Gundimada Satyanadh, Asari Vijayan K
Symetix, Walla Walla, WA 99362, USA.
IEEE Trans Image Process. 2009 Jun;18(6):1314-25. doi: 10.1109/TIP.2009.2016713. Epub 2009 Apr 10.
A feature selection technique along with an information fusion procedure for improving the recognition accuracy of a visual and thermal image-based facial recognition system is presented in this paper. A novel modular kernel eigenspaces approach is developed and implemented on the phase congruency feature maps extracted from the visual and thermal images individually. Smaller sub-regions from a predefined neighborhood within the phase congruency images of the training samples are merged to obtain a large set of features. These features are then projected into higher dimensional spaces using kernel methods. The proposed localized nonlinear feature selection procedure helps to overcome the bottlenecks of illumination variations, partial occlusions, expression variations and variations due to temperature changes that affect the visual and thermal face recognition techniques. AR and Equinox databases are used for experimentation and evaluation of the proposed technique. The proposed feature selection procedure has greatly improved the recognition accuracy for both the visual and thermal images when compared to conventional techniques. Also, a decision level fusion methodology is presented which along with the feature selection procedure has outperformed various other face recognition techniques in terms of recognition accuracy.

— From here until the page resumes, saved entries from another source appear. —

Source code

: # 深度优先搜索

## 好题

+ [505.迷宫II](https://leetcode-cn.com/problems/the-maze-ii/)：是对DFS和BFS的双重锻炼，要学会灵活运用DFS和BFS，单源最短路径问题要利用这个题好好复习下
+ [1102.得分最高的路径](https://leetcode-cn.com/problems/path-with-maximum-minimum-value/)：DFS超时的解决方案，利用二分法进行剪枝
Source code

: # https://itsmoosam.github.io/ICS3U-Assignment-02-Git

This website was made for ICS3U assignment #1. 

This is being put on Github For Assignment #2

本文提出了一种特征选择技术以及信息融合程序,用于提高基于视觉和热图像的面部识别系统的识别准确率。开发了一种新颖的模块化核特征空间方法,并分别在从视觉和热图像中提取的相位一致性特征图上实现。将训练样本的相位一致性图像中预定义邻域内的较小子区域合并,以获得大量特征。然后使用核方法将这些特征投影到更高维空间。所提出的局部非线性特征选择程序有助于克服影响视觉和热面部识别技术的光照变化、部分遮挡、表情变化以及温度变化等瓶颈。使用AR和昼夜平分点数据库对所提出的技术进行实验和评估。与传统技术相比,所提出的特征选择程序大大提高了视觉和热图像的识别准确率。此外,还提出了一种决策级融合方法,该方法与特征选择程序一起在识别准确率方面优于其他各种面部识别技术。